Netflix (NASDAQ: NFLX) used to be the king of streaming entertainment, but with Hulu (NYSE: DIS), Amazon Prime (NASDAQ: AMZN), and Disney+, they're not the only king in the castle anymore. And now, Disney+ is restructuring the way its organized for an edge over the competition.
Walt Disney Co. said they will be restructuring their media and entertainment to promote the growth of Disney+. They'll be separating the development and production of programming from their distribution of media to tailor to consumer demands as more and more people shift to digital viewing. This move is likely thanks to Daniel Loeb, an activist investor of hedge fund Third Point who suggested Disney shouldn't go for a dividend payment, and instead double down on its investment into its streaming service. Thanks to that move, Disney's shares popped nearly 5%.
Disney+ is new to the streaming scene, since it only launched in November of 2019. But their customer loyalty runs deep, since they've already drawn in more than 100 million customers worldwide, including those subscribed to Hulu and ESPN+. Netflix still has a huge lead, with 193 million customers, but not only did they create the market, they've also been able to build their customer base for over 13 years.
In an interview with CNBC, Disney's Chief Executive Bob Chapek said the company was planning increased investments into content, but didn't divulge the strategy to do so. Chapek said in a separate statement, "Managing content creation distinct from distribution will allow us to be more effective and nimble in making the content consumers want most, delivered in the way they prefer to consume it." Loeb commended Disney taking his advice as well, saying "We are pleased to see that Disney is focused on the same opportunity that makes us such enthusiastic shareholders: investing heavily in the (direct-to-consumer) business, positioning Disney to thrive in the next era of entertainment."

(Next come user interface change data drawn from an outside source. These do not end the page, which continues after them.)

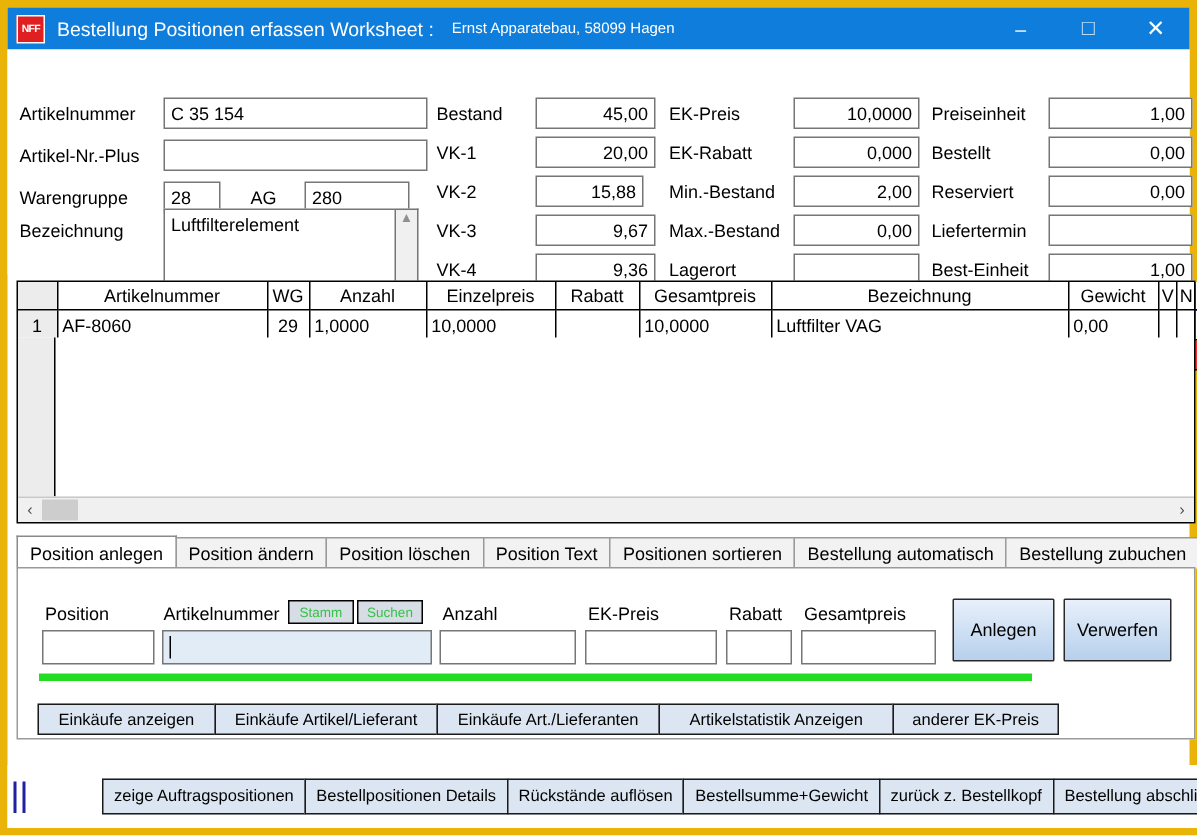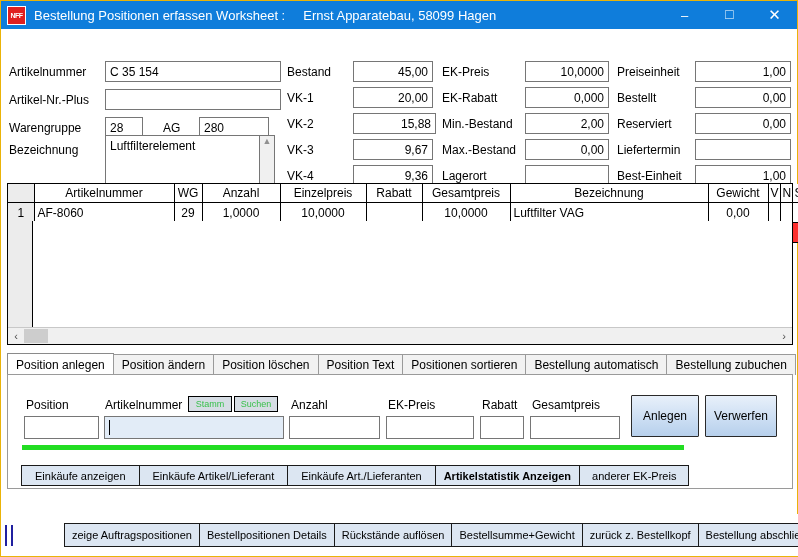--- a/index.html
+++ b/index.html
@@ -11,7 +11,7 @@
   .app{
     width:798px;height:557px;position:relative;
     box-sizing:border-box;
-    border:1px solid #eab308;background:#fff;
+    border:5px solid #eab308;background:#fff;
   }
   
   .titlebar{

The only downside is the alleged layoffs, according to Chapek. Centralizing general entertainment and sports business into one, and combining distribution and commercialization into another. While Chapek didn't tell CNBC where the layoffs would be coming from, we do know the former president of consumer products, games and publishing Kareem Daniel, will be overseeing Disney's new media and entertainment distribution group. Along with Daniel, Alan Horn and Alan Bergman will maintain their positions by heading Disney's studio operations, which include Marvel, Star Wars, Disney animation and Pixar. Jimmy Pitaro will be taking care of sports, and Peter Rice will oversee general entertainment programming. Disney also announced it will be holding an investor day on December 10 and provide more information about its strategy then.